▶ **Your objective**: Repeat the lines below with "regions" swapped for "areas", leaving everything else as it is.
****
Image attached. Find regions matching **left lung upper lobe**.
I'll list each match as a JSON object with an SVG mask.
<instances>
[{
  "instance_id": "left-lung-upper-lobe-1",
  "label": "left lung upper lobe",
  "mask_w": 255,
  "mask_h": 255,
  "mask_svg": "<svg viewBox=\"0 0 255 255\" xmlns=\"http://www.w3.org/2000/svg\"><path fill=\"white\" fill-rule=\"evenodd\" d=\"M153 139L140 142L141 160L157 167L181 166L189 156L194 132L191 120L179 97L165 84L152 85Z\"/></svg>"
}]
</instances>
****
▶ **Result below**:
Image attached. Find areas matching **left lung upper lobe**.
I'll list each match as a JSON object with an SVG mask.
<instances>
[{
  "instance_id": "left-lung-upper-lobe-1",
  "label": "left lung upper lobe",
  "mask_w": 255,
  "mask_h": 255,
  "mask_svg": "<svg viewBox=\"0 0 255 255\" xmlns=\"http://www.w3.org/2000/svg\"><path fill=\"white\" fill-rule=\"evenodd\" d=\"M153 139L140 142L141 160L157 167L181 166L189 156L194 132L191 120L179 97L165 84L152 85Z\"/></svg>"
}]
</instances>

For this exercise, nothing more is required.